Pick out every line in the records below that contains the string "FASTT", treating uppercase and lowercase as different.

(Collection entries)
........
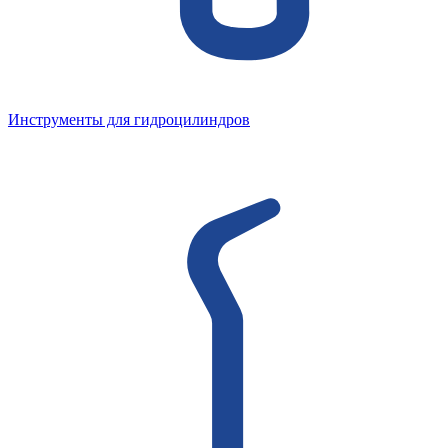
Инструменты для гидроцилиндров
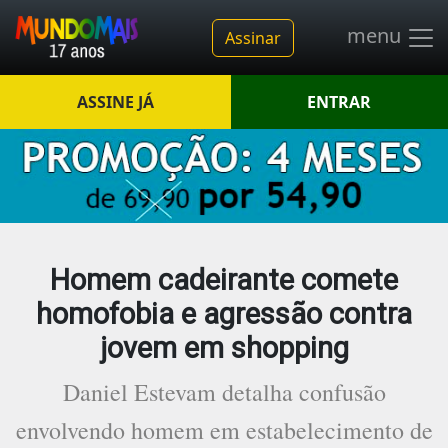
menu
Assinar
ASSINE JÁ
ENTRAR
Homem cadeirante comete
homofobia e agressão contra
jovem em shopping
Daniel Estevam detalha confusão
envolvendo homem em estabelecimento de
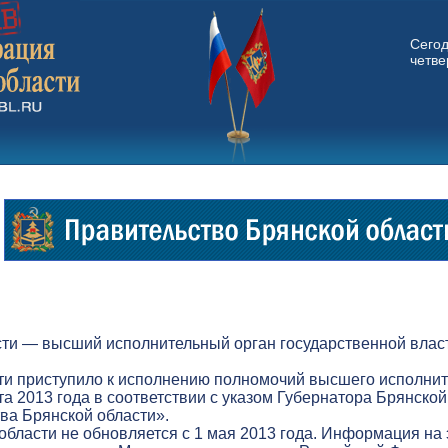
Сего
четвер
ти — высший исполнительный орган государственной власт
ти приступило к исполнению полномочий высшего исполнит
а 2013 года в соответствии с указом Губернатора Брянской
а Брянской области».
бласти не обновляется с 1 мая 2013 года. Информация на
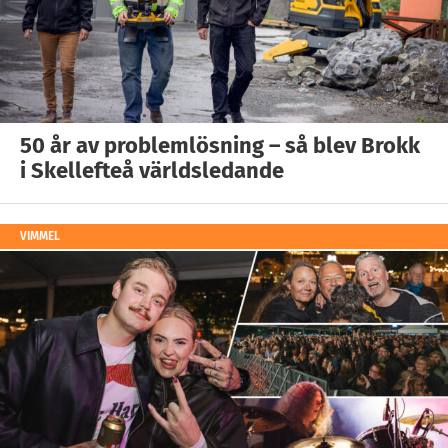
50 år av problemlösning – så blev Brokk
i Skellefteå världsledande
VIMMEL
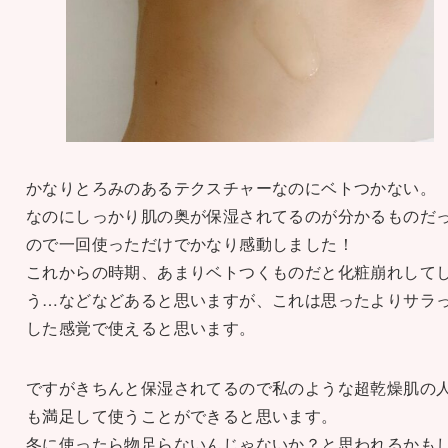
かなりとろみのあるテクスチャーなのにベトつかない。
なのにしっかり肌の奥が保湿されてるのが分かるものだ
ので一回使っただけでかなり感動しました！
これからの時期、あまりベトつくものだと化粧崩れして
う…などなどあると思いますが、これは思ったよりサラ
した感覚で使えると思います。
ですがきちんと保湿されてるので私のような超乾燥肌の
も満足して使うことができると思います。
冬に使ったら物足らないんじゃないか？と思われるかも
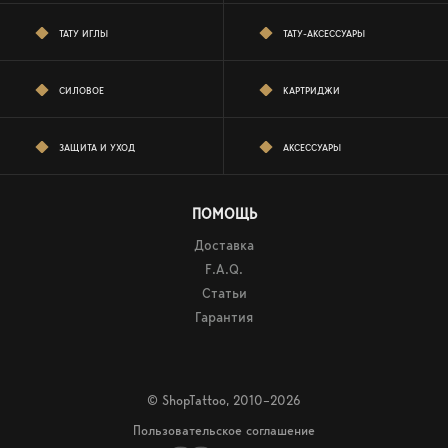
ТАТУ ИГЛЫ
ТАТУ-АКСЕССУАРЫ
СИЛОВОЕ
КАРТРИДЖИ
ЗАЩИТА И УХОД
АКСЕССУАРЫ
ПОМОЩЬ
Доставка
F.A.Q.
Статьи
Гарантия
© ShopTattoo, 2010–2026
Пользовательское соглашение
........
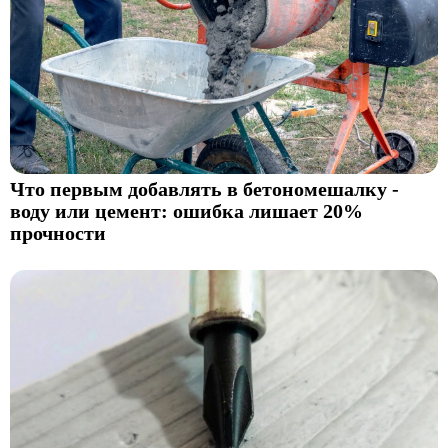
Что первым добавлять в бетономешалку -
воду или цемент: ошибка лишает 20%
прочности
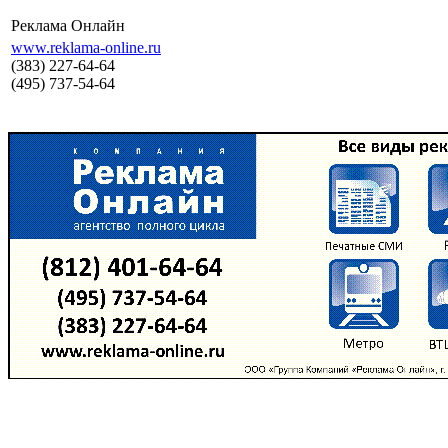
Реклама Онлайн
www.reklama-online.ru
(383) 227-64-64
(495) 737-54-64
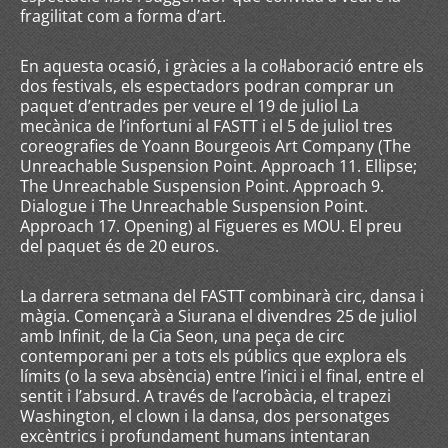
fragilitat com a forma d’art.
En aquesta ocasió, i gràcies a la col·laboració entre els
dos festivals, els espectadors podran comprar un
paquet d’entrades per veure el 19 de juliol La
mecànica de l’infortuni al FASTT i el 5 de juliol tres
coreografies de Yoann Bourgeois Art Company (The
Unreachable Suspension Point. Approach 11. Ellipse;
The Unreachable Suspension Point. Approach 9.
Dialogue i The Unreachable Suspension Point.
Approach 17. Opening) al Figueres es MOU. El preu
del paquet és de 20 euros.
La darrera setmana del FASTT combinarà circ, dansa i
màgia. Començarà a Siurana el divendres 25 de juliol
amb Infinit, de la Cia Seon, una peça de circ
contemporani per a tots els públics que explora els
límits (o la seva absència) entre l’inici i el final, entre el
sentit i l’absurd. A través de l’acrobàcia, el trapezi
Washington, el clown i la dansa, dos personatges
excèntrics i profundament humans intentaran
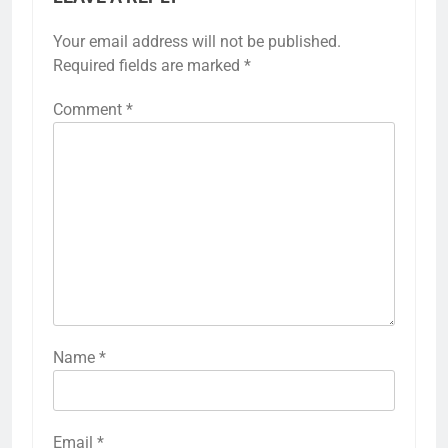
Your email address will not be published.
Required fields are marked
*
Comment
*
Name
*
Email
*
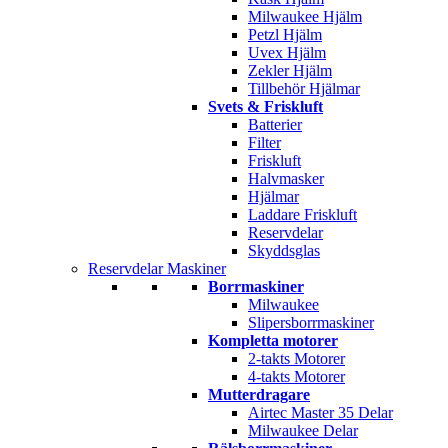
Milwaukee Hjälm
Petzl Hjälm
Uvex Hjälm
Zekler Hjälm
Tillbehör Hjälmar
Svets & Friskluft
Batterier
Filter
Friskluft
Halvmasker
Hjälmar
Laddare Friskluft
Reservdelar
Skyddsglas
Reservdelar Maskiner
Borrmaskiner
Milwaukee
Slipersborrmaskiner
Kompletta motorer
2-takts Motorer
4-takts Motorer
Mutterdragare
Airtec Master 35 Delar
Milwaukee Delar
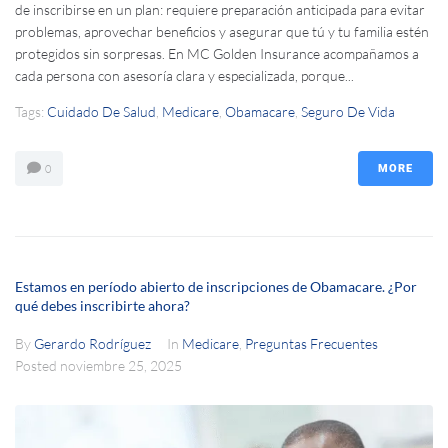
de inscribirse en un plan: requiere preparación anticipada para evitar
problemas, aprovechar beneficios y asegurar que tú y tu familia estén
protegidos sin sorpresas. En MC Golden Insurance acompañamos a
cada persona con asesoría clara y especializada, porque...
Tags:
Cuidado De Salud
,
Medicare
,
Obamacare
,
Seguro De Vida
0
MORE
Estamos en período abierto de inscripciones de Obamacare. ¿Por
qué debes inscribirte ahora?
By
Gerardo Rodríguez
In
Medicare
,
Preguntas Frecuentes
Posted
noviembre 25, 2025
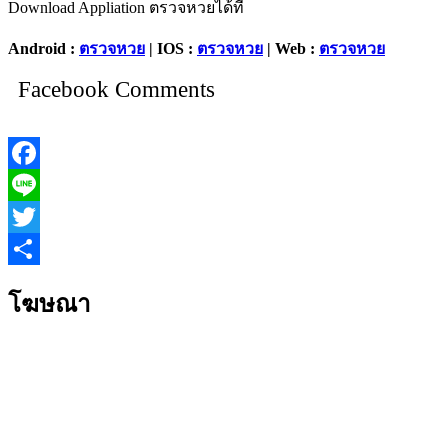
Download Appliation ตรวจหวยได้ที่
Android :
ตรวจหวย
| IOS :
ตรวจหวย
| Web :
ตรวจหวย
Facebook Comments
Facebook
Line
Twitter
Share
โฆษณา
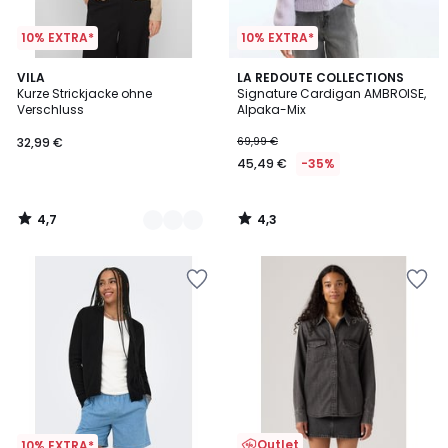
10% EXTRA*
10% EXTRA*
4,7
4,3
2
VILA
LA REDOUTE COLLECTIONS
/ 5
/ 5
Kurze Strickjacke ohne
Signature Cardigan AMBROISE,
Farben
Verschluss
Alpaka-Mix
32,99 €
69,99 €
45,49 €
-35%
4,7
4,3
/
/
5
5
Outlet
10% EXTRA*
........
_ANSWER TO THIS EXERCISE_.
mecànica de l’infortuni al FASTT i el 5 de juliol tres
La darrera setmana del FASTT combinarà circ, dansa i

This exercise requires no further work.